[[ Provided material, beginning ]]

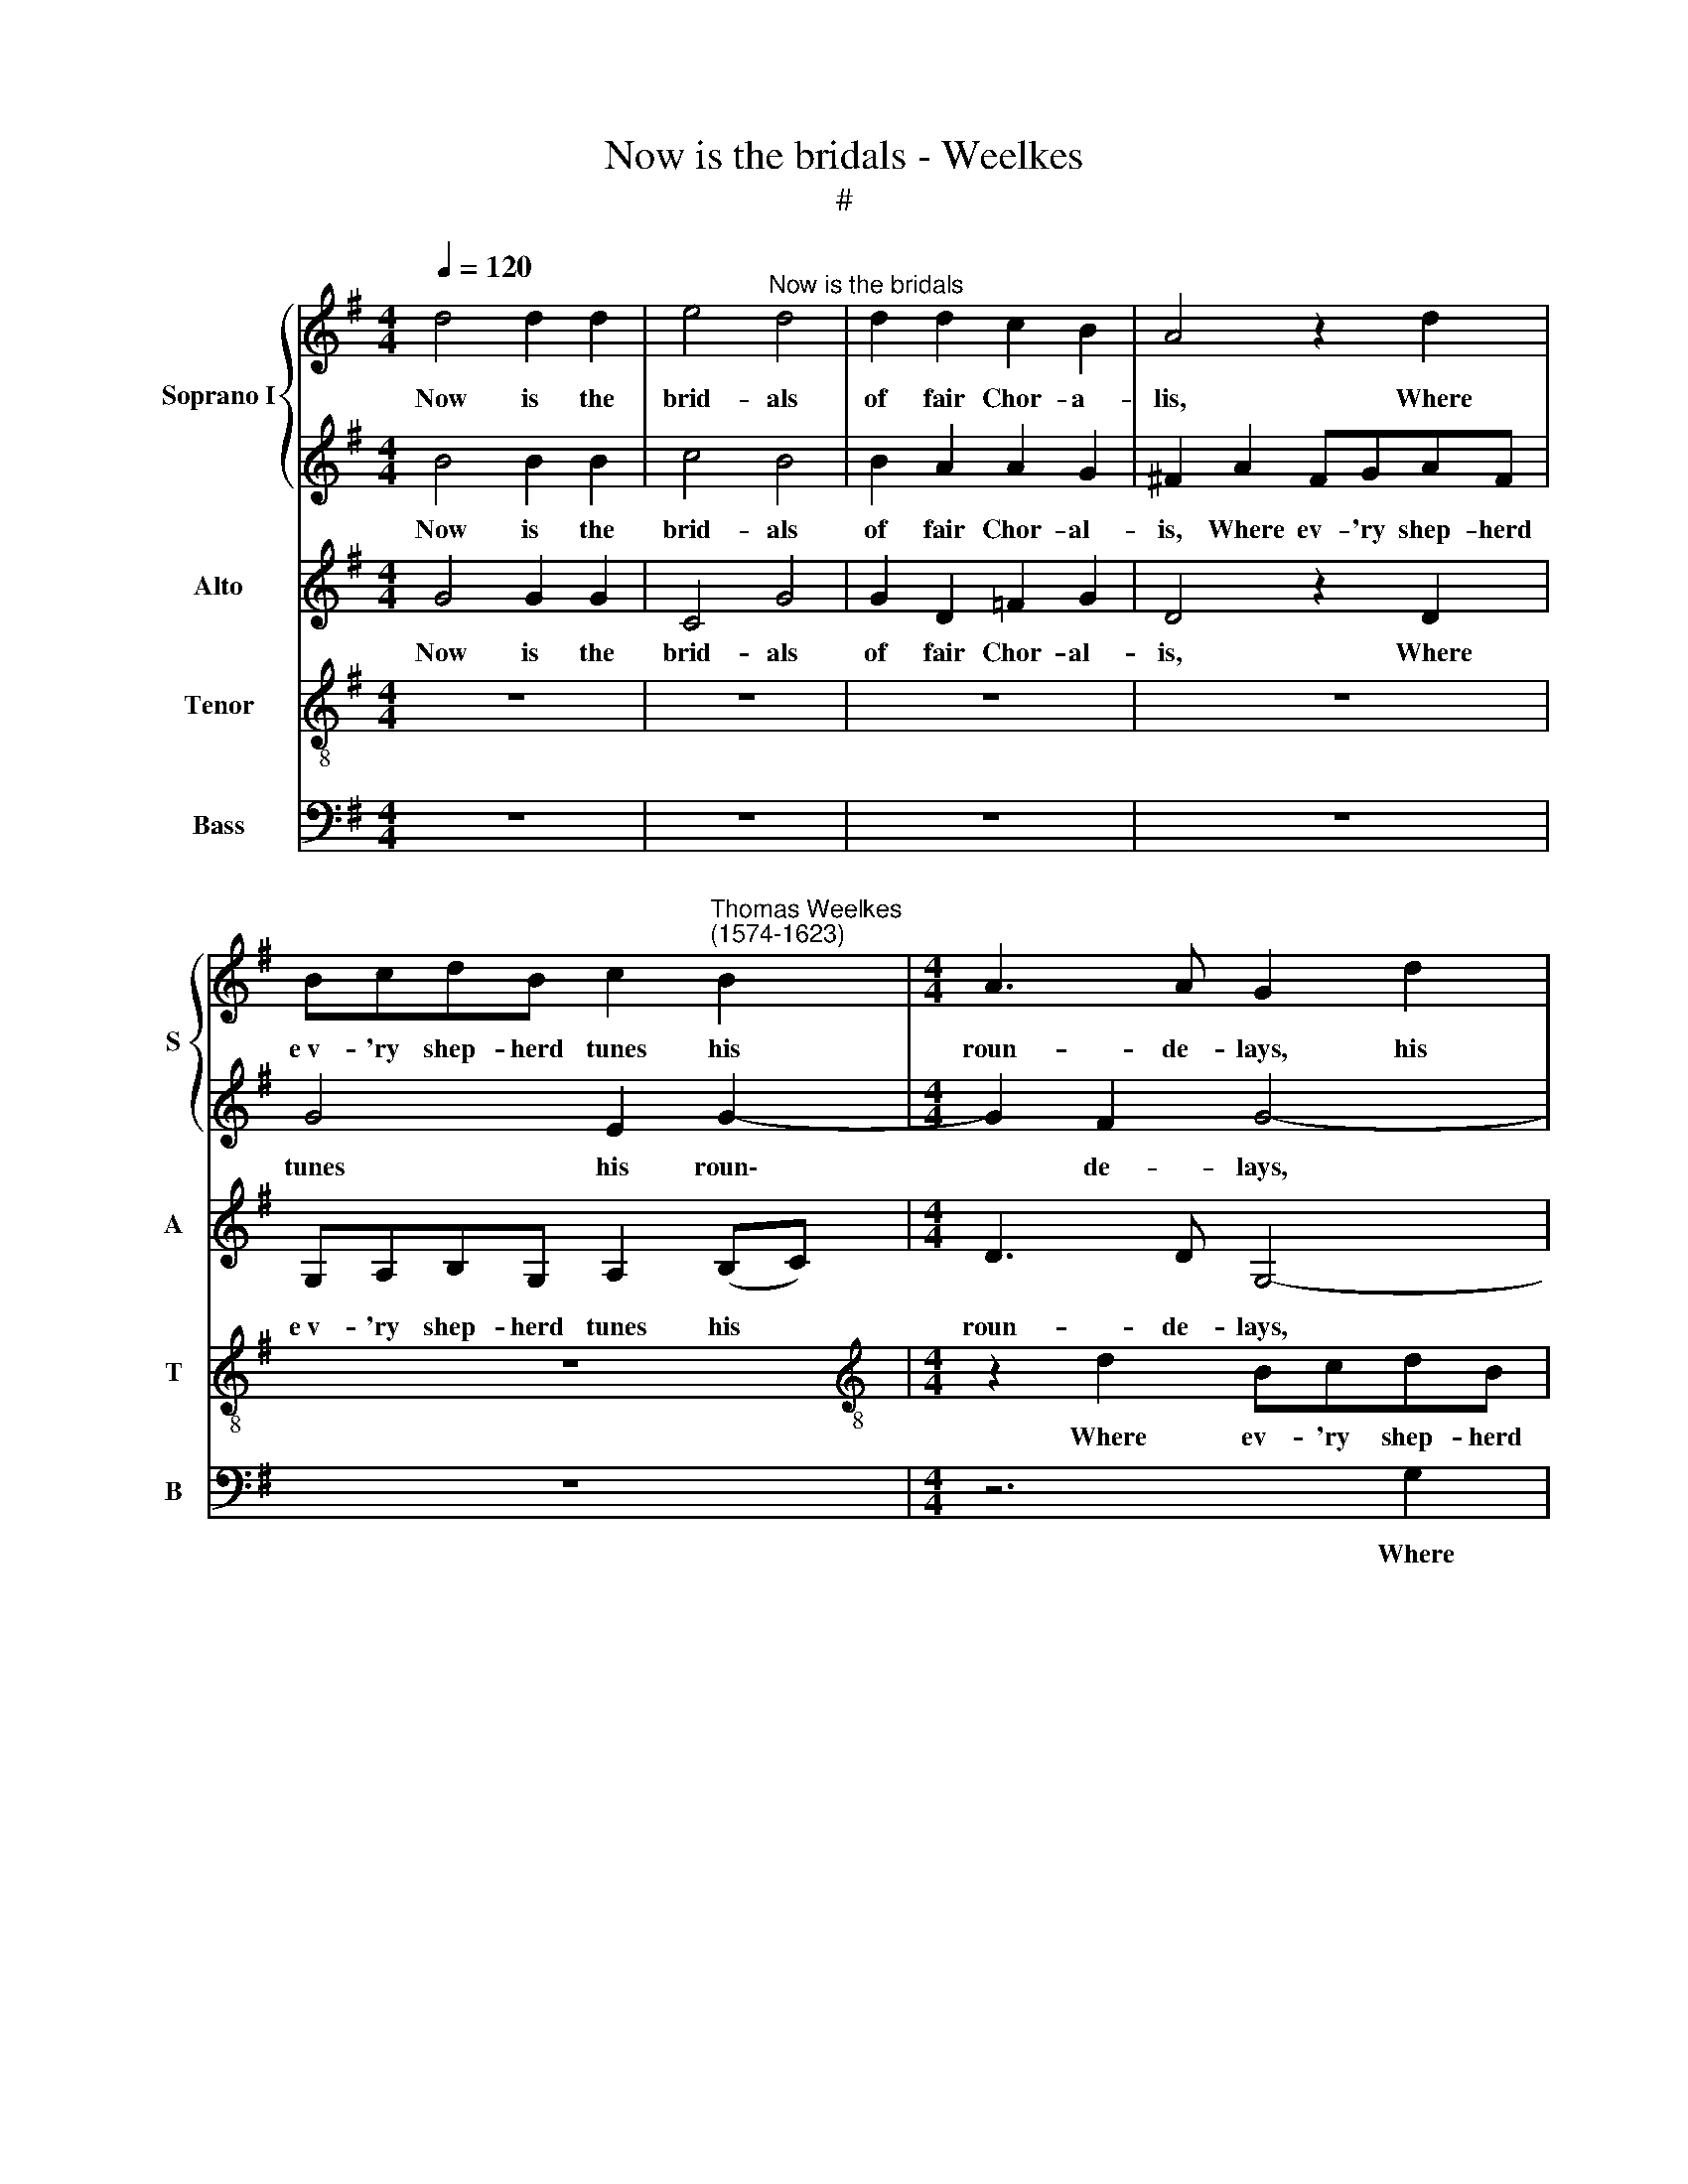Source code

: X:1
T:Now is the bridals - Weelkes
T:#
%%score { 1 | 2 } 3 4 5
L:1/8
Q:1/4=120
M:4/4
K:G
V:1 treble nm="Soprano I" snm="S"
V:2 treble 
V:3 treble nm="Alto" snm="A"
V:4 treble-8 nm="Tenor" snm="T"
V:5 bass nm="Bass" snm="B"
V:1
 d4 d2 d2 | e4"^Now is the bridals" d4 | d2 d2 c2 B2 | A4 z2 d2 | %4
w: Now is the|brid- als|of fair Chor- a-|lis, Where|
 BcdB c2"^Thomas Weelkes\n(1574-1623)" B2 |[M:4/4] A3 A G2 d2 | e2 (de) d2 B2 | A3 A A4 | %8
w: e~v- 'ry shep- herd tunes his|roun- de- lays, his|roun- de\- * lays, his|roun- de- lays,|
 z2 G2 E=FGE | ^F2 F2 G4- | G2 G2 A2 G2 | G2 F2 G2 G2 | B4 z2 G2 | B4 z2 B2 | B2 A2 B3 c | %15
w: where ev- 'ry shep- herd|tunes his roun\-|* de- lays, his|roun- de- lays, And|I, and|I, in|hon- our of my|
 d3 d d2 B2 | B2 A2 B3 c | d3 d d2 B2 | A3 A B2 A2 | A3 A A2 d2 | =f2 e2 d2 d2- | dA B2 A2 G2 | %22
w: Thor- a- lis, in|hon- our of my|Thor- a- lis, in|hon- our of my|Thor- a- lis, my|Thor- a- lis, Will|* not for- get to|
 F2 G2 A2 (Bc | d8) | d4 z4 | z4 z2 d2 | e2 f2 g4- | g2 =f2 e3 e | e2 (=f2 e4) | d8 | z2 A2 c2 d2 | %31
w: sing her gen- tle *||praise:|For,|ere the Sun|* his jour- ney|doth re\- *|new,|Sweet Love shall|
 e2 g4 =fe | d2 e4 dc | B2 d4 cB | A2 c4 BA | G2 B4 AG | F2 (G4 F2) | G4 z4 | z8 | z2 G2 B2 c2 | %40
w: act that now I|wish, that now I|wish, that now I|wish that now I|wish, that now I|wish were *|true,||sweet Love shall|
 d8 | z2 d4 cB | A2 B4 AG | F2 (G4 F2) | G8 | z2 E2 G2 A2 | B4 z4 | %47
w: act|that now I|wish, that now I|wish were *|true,|sweet Love shall|act|
[Q:1/4=117] z4[Q:1/4=114] z2[Q:1/4=111] d2- | %48
w: that|
[Q:1/4=109] d2[Q:1/4=107] c[Q:1/4=106]B[Q:1/4=104] A3[Q:1/4=102] A |[Q:1/4=102] !fermata!B8 |] %50
w: * now I wish were|true.|
V:2
 B4 B2 B2 | c4 B4 | B2 A2 A2 G2 | ^F2 A2 FGAF | G4 E2 G2- |[M:4/4] G2 F2 G4- | G4 z2 d2 | %7
w: Now is the|brid- als|of fair Chor- al-|is, Where ev- 'ry shep- herd|tunes his roun\-|* de- lays,|* where|
 ^cdec d4- | d2 d2 c3 B | A4 z2 d2 | e2 (de) d2 B2 | A3 A B4 | z2 G2 B4 | z2 G2 B4 | z4 z2 B2 | %15
w: ev- 'ry shep- herd tunes|* his roun- de-|lays, his|roun- de\- * lays, his|roun- de- lays,|And I,|and I|in|
 B2 A2 B3 c | d3 d d2 B2 | B2 A2 B3 c | d3 d d2 d2 | =f2 e2 d2 A2 | A3 A A4 | z2 d3 A B2 | %22
w: hon- our of my|Thor- al- is, in|hon- our of my|Thor- al- is, in|hon- our of my|Thor- al- is,|Will not for-|
 A2 G2 F2 G2 | A2 (B2 A4) | B4 z4 | z8 | z2 A2 B2 ^c2 | d3 d c2 B2 | ^c2 (d4 c2) | d8 | %30
w: get to sing her|gen- tle *|praise.||For, ere the|Sun his jour- ney|doth re\- *|new,|
 z2 =F2 A2 B2 | c2 e4 dc | B2 c2 G2 z2 | z2 B4 AG | F2 A4 G=F | E2 G2 d4- | d4 z4 | z2 G2 B2 c2 | %38
w: Sweet Love shall|act that now I|wish were true,|that now I|wish, that now I|wish were true,||sweet Love shall|
 d2 e4 dc | B2 B4 AG | F4 G4 | A2 z2 z4 | D4 D2 D2 | d8 | z2 g4 =fe | d2 e4 dc | B2 d4 cB | %47
w: act that now I|wish, that now I|wish were|true,|sweet Love shall|act|that now I|wish, that now I|wish, that now I|
 A2 B4 AG | F2 (G4 F2) | !fermata!G8 |] %50
w: wish, that now I|wish were *|true.|
V:3
 G4 G2 G2 | C4 G4 | G2 D2 =F2 G2 | D4 z2 D2 | G,A,B,G, A,2 (B,C) |[M:4/4] D3 D G,4- | G,4 z4 | %7
w: Now is the|brid- als|of fair Chor- al-|is, Where|e~v- 'ry shep- herd tunes his *|roun- de- lays,||
 z2 A2 FGAF | G2 B2 A2 G2 | d4 z2 D2 | G,A,B,G, D2 D2 | D3 D D2 D2 | G4 z2 G,2 | G4 z2 G2 | %14
w: where ev- 'ry shep- herd|tunes his roun- de-|lays, where|ev- 'ry shep- herd tunes his|roun- de- lays, And|I, and|I in|
 G2 F2 G2 G,2 | D3 D G,2 G2 | G2 F2 G2 G,2 | D3 D G,2 G2- | G2 F2 G2 =F2 | A2 E2 =F3 G | A2 E2 F4 | %21
w: hon- our of my|Thor- al- is, in|hon- our of my|Thor- al- is, Thor\-|* a- lis, in|hon- our of my|Thor- al- is,|
 z2 D3 F G2 | A2 D2 D2 D2- | D2 G4 F2 | G4 z4 | z2 G2 A2 B2 | c2 C2 D2 E2 | A6 ^G2 | A2 D2 A3 A | %29
w: Will not for-|get to sing her|* gen- tle|praise:|For, ere the|Sun, for, ere the|Sun his|jour- ney doth re-|
 D4 D4 | C8 | z8 | z2 C2 E2 F2 | G2 G,2 B,2 C2 | D2 E2 A,2 B,2 | C2 G,2 G,4 | D8 | D2 G4 =FE | %38
w: new, re-|new,||Sweet Love shall|act, sweet Love shall|act that now I|wish were true,|were|true, that now I|
 D2 (G,2 C4) | D4 z4 | z4 D4 | F4 G4 | A2 z4 D2- | D2 CB, A,2 A,2 | G,2 G,2 G,2 G,2 | G6 z2 | %46
w: wish were *|true,|sweet|Love shall|act that|* now I wish were|true, sweet Love shall|act|
 z2 B4 AG | F4 D4 | D6 D2 | !fermata!D8 |] %50
w: that now I|wish were|true, were|true.|
V:4
 z8 | z8 | z8 | z8 | z8 |[M:4/4][K:treble-8] z2 d2 BcdB | c2 B2 A2 B2 | e2 e2 d3 d | G4 z4 | %9
w: |||||Where ev- 'ry shep- herd|tunes his roun- de-|lays, his roun- de-|lays,|
 z2 d2 BcdB | c2 B2 A2 (BG) | A4 G4 | z2 G2 g4 | z2 G2 g4 | z4 z2 g2 | g2 f2 g2 G2 | d3 d G2 g2 | %17
w: where ev- 'ry shep- herd|tunes his roun- de\- *|* lays,|And I,|and I,|in|hon- our of my|Thor- al- is, in|
 g2 f2 g2 G2 | d3 d G2 d2 | A3 A D2 d2 | d2 ^c2 d4- | d4 z2 d2- | dA B2 A2 G2 | F2 G2 A3 A | %24
w: hon- our of my|Thor- al- is, in|hon- our of my|Thor- al- is,|* Will|* not for- get to|sing her gen- tle|
 G2 B2 c2 d2 | e6 d2 | c3 c B2 G2 | d4 z4 | z8 | z8 | z8 | z2 c2 e2 =f2 | g2 c4 BA | G4 z4 | %34
w: praise: For, ere the|Sun his|jour- ney doth re-|new,||||Sweet Love shall|act that now I|wish,|
 z2 A2 c2 d2 | e2 d4 cB | A2 (G2 A4) | G8 | z2 c2 e2 f2 | g8 | z2 d4 cB | A2 B4 AG | F2 G4 =FE | %43
w: sweet Love shall|act that now I|wish were *|true,|sweet Love shall|act|that now I|wish, that now I|wish, that now I|
 D4 D4 | d2 G2 B2 c2 | d2 c2 e2 f2 | g8 | z2 d4 cB | A2 (G2 A4) | !fermata!G8 |] %50
w: wish were|true, sweet Love shall|act, sweet Love shall|act|that now I|wish were *|true.|
V:5
 z8 | z8 | z8 | z8 | z8 |[M:4/4] z6 G,2 | E,=F,G,E, ^F,2 G,2 | A,3 A, D,2 D2 | B,CDB, C2 C2 | %9
w: |||||Where|ev- 'ry shep- herd tunes his|roun- de- lays, where|ev- 'ry shep- herd tunes his|
 D2 D,2 G,2 G,2 | E,=F,G,E, ^F,2 G,2 | D,3 D, G,,4 | z8 | z8 | z8 | z8 | z8 | z2 D,2 D4 | %18
w: roun- de- lays, where|ev- 'ry shep- herd tunes his|roun- de- lays,||||||and I,|
 z2 D,2 D2 D2 | D2 ^C2 D2 D,2 | A,3 A, D,2 D,2- | D,F, G,2 D,2 G,2 | D,2 G,2 D,4- | D,2 B,,2 D,4 | %24
w: and I, in|hon- our of my|Thor- al- is, Will|* not for- get to|sing her gen\-|* tle praise:|
 z2 G,2 A,2 B,2 | C6 B,2 | A,3 A, G,2 E,2 | D,4 z4 | z8 | z2 D,2 =F,2 G,2 | A,2 =F,4 E,D, | C,8 | %32
w: For, ere the|Sun his|jour- ney doth re-|new,||Sweet Love shall|act that now I|wish,|
 z8 | z8 | z8 | z2 G,,2 B,,2 C,2 | D,8 | z2 E,4 D,C, | B,,2 C,4 B,,A,, | G,,2 G,4 =F,E, | D,4 G,4 | %41
w: |||sweet Love shall|act|that now I|wish, that now I|wish, that now I|wish were|
 D,8 | z8 | z8 | z2 E,4 D,C, | B,,2 C,4 B,,A,, | G,,8 | D,8- | D,8 | !fermata!G,,8 |] %50
w: true,|||that now I|wish, that now I|wish|were||true.|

[[ Provided material, end ]]

◆ **Task to carry out**
Each line in the listing above from the one containing "D2 D,2 G,2 G,2" through the one containing "z2 D,2 D2 D2" should be repeated exactly, and no other line.

◆ **Exercise response**
 D2 D,2 G,2 G,2 | E,=F,G,E, ^F,2 G,2 | D,3 D, G,,4 | z8 | z8 | z8 | z8 | z8 | z2 D,2 D4 | %18
w: roun- de- lays, where|ev- 'ry shep- herd tunes his|roun- de- lays,||||||and I,|
 z2 D,2 D2 D2 | D2 ^C2 D2 D,2 | A,3 A, D,2 D,2- | D,F, G,2 D,2 G,2 | D,2 G,2 D,4- | D,2 B,,2 D,4 | %24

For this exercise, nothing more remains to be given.